● Exercise aim
For this exercise, return all the data exactly as it stands.

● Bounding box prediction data
Start of Block
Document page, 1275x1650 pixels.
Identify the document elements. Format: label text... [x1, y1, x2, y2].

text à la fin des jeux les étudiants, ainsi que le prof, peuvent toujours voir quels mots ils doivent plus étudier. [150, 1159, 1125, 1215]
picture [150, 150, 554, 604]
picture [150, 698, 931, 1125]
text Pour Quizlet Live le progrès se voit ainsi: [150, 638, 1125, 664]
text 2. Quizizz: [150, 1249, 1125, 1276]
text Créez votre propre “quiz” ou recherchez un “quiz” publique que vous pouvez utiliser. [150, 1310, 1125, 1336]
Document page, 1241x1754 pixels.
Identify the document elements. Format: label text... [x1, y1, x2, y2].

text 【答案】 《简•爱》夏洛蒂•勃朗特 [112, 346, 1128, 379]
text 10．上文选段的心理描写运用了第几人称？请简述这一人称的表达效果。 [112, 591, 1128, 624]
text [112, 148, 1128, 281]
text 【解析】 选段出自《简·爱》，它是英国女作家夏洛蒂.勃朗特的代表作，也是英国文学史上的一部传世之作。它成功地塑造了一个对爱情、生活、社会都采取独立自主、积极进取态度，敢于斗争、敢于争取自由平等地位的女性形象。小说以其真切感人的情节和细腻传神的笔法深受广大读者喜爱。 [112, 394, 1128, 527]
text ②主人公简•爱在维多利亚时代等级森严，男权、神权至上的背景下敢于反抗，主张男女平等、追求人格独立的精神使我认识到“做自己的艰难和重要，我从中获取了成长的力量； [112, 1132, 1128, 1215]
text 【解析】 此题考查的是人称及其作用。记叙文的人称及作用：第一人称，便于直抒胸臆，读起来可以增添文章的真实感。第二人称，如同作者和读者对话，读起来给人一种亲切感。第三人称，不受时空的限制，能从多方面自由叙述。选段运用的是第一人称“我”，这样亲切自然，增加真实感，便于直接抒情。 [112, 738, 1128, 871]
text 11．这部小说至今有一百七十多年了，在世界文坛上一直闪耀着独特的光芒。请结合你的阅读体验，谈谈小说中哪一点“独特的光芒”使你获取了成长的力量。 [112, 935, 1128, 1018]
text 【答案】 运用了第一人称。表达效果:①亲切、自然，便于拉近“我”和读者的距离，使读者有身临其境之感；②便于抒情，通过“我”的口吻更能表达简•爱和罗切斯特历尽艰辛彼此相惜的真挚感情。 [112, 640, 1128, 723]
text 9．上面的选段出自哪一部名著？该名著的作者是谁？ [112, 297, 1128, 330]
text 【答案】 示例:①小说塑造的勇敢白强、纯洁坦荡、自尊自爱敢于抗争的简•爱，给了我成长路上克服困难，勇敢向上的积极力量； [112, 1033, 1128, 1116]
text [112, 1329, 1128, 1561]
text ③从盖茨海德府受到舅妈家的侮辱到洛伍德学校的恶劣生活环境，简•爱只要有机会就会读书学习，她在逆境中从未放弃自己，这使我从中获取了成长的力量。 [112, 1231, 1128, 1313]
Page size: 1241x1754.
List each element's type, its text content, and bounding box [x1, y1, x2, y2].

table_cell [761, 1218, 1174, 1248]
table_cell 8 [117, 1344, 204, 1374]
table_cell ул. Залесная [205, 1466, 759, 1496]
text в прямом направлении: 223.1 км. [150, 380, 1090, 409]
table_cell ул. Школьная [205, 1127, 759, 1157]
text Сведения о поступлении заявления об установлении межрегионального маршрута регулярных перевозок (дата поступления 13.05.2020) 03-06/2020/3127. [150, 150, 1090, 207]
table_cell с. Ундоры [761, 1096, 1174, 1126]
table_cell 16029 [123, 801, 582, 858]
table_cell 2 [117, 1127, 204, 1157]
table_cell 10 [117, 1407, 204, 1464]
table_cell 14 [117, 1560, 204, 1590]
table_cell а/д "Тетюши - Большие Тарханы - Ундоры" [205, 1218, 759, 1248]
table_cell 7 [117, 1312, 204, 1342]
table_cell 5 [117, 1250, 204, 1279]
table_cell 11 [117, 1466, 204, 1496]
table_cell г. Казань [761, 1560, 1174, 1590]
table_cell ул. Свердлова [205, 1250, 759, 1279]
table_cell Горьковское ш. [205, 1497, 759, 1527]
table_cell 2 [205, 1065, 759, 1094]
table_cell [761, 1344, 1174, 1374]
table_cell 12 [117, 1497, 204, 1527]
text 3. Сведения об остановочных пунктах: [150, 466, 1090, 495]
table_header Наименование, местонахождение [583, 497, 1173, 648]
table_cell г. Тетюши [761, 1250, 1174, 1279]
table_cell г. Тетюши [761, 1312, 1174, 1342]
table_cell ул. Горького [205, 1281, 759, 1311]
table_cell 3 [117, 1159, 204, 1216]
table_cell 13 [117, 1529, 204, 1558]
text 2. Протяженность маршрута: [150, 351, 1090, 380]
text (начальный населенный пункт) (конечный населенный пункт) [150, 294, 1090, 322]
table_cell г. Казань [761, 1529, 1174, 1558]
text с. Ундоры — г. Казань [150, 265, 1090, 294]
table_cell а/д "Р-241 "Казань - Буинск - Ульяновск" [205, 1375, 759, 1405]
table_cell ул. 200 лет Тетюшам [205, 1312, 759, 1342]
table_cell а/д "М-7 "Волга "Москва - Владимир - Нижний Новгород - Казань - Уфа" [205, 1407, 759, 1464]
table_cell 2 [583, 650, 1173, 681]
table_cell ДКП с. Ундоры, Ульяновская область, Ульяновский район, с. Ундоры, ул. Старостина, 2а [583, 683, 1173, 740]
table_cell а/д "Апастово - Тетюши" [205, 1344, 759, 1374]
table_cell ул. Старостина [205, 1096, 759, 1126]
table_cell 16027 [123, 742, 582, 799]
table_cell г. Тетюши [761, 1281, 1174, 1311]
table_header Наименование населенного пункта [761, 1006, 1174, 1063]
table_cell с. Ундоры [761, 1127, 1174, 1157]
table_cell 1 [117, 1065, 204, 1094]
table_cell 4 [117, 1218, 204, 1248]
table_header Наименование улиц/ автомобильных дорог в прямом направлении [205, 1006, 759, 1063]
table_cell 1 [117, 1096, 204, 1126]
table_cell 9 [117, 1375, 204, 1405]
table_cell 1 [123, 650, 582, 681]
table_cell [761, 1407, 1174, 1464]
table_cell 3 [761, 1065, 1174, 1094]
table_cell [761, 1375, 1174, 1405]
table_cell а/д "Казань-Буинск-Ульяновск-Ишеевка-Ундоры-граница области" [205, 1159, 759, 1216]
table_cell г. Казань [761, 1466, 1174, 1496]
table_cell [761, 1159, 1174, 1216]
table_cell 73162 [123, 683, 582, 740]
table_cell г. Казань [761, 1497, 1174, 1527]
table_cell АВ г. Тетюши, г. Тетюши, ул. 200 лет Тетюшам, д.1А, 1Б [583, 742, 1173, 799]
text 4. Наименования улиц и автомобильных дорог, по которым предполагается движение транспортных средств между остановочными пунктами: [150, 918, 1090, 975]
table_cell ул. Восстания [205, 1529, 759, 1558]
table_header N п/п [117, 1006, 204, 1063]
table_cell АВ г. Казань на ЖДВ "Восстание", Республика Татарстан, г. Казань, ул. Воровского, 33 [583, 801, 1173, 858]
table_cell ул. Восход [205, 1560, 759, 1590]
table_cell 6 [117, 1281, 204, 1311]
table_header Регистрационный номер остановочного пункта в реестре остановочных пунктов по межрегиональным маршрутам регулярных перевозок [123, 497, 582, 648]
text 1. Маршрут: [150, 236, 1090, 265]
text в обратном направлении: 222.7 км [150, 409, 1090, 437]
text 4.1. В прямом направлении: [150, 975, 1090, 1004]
End of Block
● Response to this task
Document page, 1275x1650 pixels.
Identify the document elements. Format: label text... [x1, y1, x2, y2].

text à la fin des jeux les étudiants, ainsi que le prof, peuvent toujours voir quels mots ils doivent plus étudier. [150, 1159, 1125, 1215]
picture [150, 150, 554, 604]
picture [150, 698, 931, 1125]
text Pour Quizlet Live le progrès se voit ainsi: [150, 638, 1125, 664]
text 2. Quizizz: [150, 1249, 1125, 1276]
text Créez votre propre “quiz” ou recherchez un “quiz” publique que vous pouvez utiliser. [150, 1310, 1125, 1336]
Document page, 1241x1754 pixels.
Identify the document elements. Format: label text... [x1, y1, x2, y2].

text 【答案】 《简•爱》夏洛蒂•勃朗特 [112, 346, 1128, 379]
text 10．上文选段的心理描写运用了第几人称？请简述这一人称的表达效果。 [112, 591, 1128, 624]
text [112, 148, 1128, 281]
text 【解析】 选段出自《简·爱》，它是英国女作家夏洛蒂.勃朗特的代表作，也是英国文学史上的一部传世之作。它成功地塑造了一个对爱情、生活、社会都采取独立自主、积极进取态度，敢于斗争、敢于争取自由平等地位的女性形象。小说以其真切感人的情节和细腻传神的笔法深受广大读者喜爱。 [112, 394, 1128, 527]
text ②主人公简•爱在维多利亚时代等级森严，男权、神权至上的背景下敢于反抗，主张男女平等、追求人格独立的精神使我认识到“做自己的艰难和重要，我从中获取了成长的力量； [112, 1132, 1128, 1215]
text 【解析】 此题考查的是人称及其作用。记叙文的人称及作用：第一人称，便于直抒胸臆，读起来可以增添文章的真实感。第二人称，如同作者和读者对话，读起来给人一种亲切感。第三人称，不受时空的限制，能从多方面自由叙述。选段运用的是第一人称“我”，这样亲切自然，增加真实感，便于直接抒情。 [112, 738, 1128, 871]
text 11．这部小说至今有一百七十多年了，在世界文坛上一直闪耀着独特的光芒。请结合你的阅读体验，谈谈小说中哪一点“独特的光芒”使你获取了成长的力量。 [112, 935, 1128, 1018]
text 【答案】 运用了第一人称。表达效果:①亲切、自然，便于拉近“我”和读者的距离，使读者有身临其境之感；②便于抒情，通过“我”的口吻更能表达简•爱和罗切斯特历尽艰辛彼此相惜的真挚感情。 [112, 640, 1128, 723]
text 9．上面的选段出自哪一部名著？该名著的作者是谁？ [112, 297, 1128, 330]
text 【答案】 示例:①小说塑造的勇敢白强、纯洁坦荡、自尊自爱敢于抗争的简•爱，给了我成长路上克服困难，勇敢向上的积极力量； [112, 1033, 1128, 1116]
text [112, 1329, 1128, 1561]
text ③从盖茨海德府受到舅妈家的侮辱到洛伍德学校的恶劣生活环境，简•爱只要有机会就会读书学习，她在逆境中从未放弃自己，这使我从中获取了成长的力量。 [112, 1231, 1128, 1313]
Page size: 1241x1754.
List each element's type, its text content, and bounding box [x1, y1, x2, y2].

table_cell [761, 1218, 1174, 1248]
table_cell 8 [117, 1344, 204, 1374]
table_cell ул. Залесная [205, 1466, 759, 1496]
text в прямом направлении: 223.1 км. [150, 380, 1090, 409]
table_cell ул. Школьная [205, 1127, 759, 1157]
text Сведения о поступлении заявления об установлении межрегионального маршрута регулярных перевозок (дата поступления 13.05.2020) 03-06/2020/3127. [150, 150, 1090, 207]
table_cell с. Ундоры [761, 1096, 1174, 1126]
table_cell 16029 [123, 801, 582, 858]
table_cell 2 [117, 1127, 204, 1157]
table_cell 10 [117, 1407, 204, 1464]
table_cell 14 [117, 1560, 204, 1590]
table_cell а/д "Тетюши - Большие Тарханы - Ундоры" [205, 1218, 759, 1248]
table_cell 7 [117, 1312, 204, 1342]
table_cell 5 [117, 1250, 204, 1279]
table_cell 11 [117, 1466, 204, 1496]
table_cell г. Казань [761, 1560, 1174, 1590]
table_cell ул. Свердлова [205, 1250, 759, 1279]
table_cell Горьковское ш. [205, 1497, 759, 1527]
table_cell 2 [205, 1065, 759, 1094]
table_cell [761, 1344, 1174, 1374]
table_cell 12 [117, 1497, 204, 1527]
text 3. Сведения об остановочных пунктах: [150, 466, 1090, 495]
table_header Наименование, местонахождение [583, 497, 1173, 648]
table_cell г. Тетюши [761, 1250, 1174, 1279]
table_cell г. Тетюши [761, 1312, 1174, 1342]
table_cell ул. Горького [205, 1281, 759, 1311]
table_cell 3 [117, 1159, 204, 1216]
table_cell 13 [117, 1529, 204, 1558]
text 2. Протяженность маршрута: [150, 351, 1090, 380]
text (начальный населенный пункт) (конечный населенный пункт) [150, 294, 1090, 322]
table_cell г. Казань [761, 1529, 1174, 1558]
text с. Ундоры — г. Казань [150, 265, 1090, 294]
table_cell а/д "Р-241 "Казань - Буинск - Ульяновск" [205, 1375, 759, 1405]
table_cell ул. 200 лет Тетюшам [205, 1312, 759, 1342]
table_cell а/д "М-7 "Волга "Москва - Владимир - Нижний Новгород - Казань - Уфа" [205, 1407, 759, 1464]
table_cell 2 [583, 650, 1173, 681]
table_cell ДКП с. Ундоры, Ульяновская область, Ульяновский район, с. Ундоры, ул. Старостина, 2а [583, 683, 1173, 740]
table_cell а/д "Апастово - Тетюши" [205, 1344, 759, 1374]
table_cell ул. Старостина [205, 1096, 759, 1126]
table_cell 16027 [123, 742, 582, 799]
table_cell г. Тетюши [761, 1281, 1174, 1311]
table_header Наименование населенного пункта [761, 1006, 1174, 1063]
table_cell с. Ундоры [761, 1127, 1174, 1157]
table_cell 1 [117, 1065, 204, 1094]
table_cell 4 [117, 1218, 204, 1248]
table_header Наименование улиц/ автомобильных дорог в прямом направлении [205, 1006, 759, 1063]
table_cell 1 [117, 1096, 204, 1126]
table_cell 9 [117, 1375, 204, 1405]
table_cell 1 [123, 650, 582, 681]
table_cell [761, 1407, 1174, 1464]
table_cell 3 [761, 1065, 1174, 1094]
table_cell [761, 1375, 1174, 1405]
table_cell а/д "Казань-Буинск-Ульяновск-Ишеевка-Ундоры-граница области" [205, 1159, 759, 1216]
table_cell г. Казань [761, 1466, 1174, 1496]
table_cell [761, 1159, 1174, 1216]
table_cell 73162 [123, 683, 582, 740]
table_cell г. Казань [761, 1497, 1174, 1527]
table_cell АВ г. Тетюши, г. Тетюши, ул. 200 лет Тетюшам, д.1А, 1Б [583, 742, 1173, 799]
text 4. Наименования улиц и автомобильных дорог, по которым предполагается движение транспортных средств между остановочными пунктами: [150, 918, 1090, 975]
table_cell ул. Восстания [205, 1529, 759, 1558]
table_header N п/п [117, 1006, 204, 1063]
table_cell АВ г. Казань на ЖДВ "Восстание", Республика Татарстан, г. Казань, ул. Воровского, 33 [583, 801, 1173, 858]
table_cell ул. Восход [205, 1560, 759, 1590]
table_cell 6 [117, 1281, 204, 1311]
table_header Регистрационный номер остановочного пункта в реестре остановочных пунктов по межрегиональным маршрутам регулярных перевозок [123, 497, 582, 648]
text 1. Маршрут: [150, 236, 1090, 265]
text в обратном направлении: 222.7 км [150, 409, 1090, 437]
text 4.1. В прямом направлении: [150, 975, 1090, 1004]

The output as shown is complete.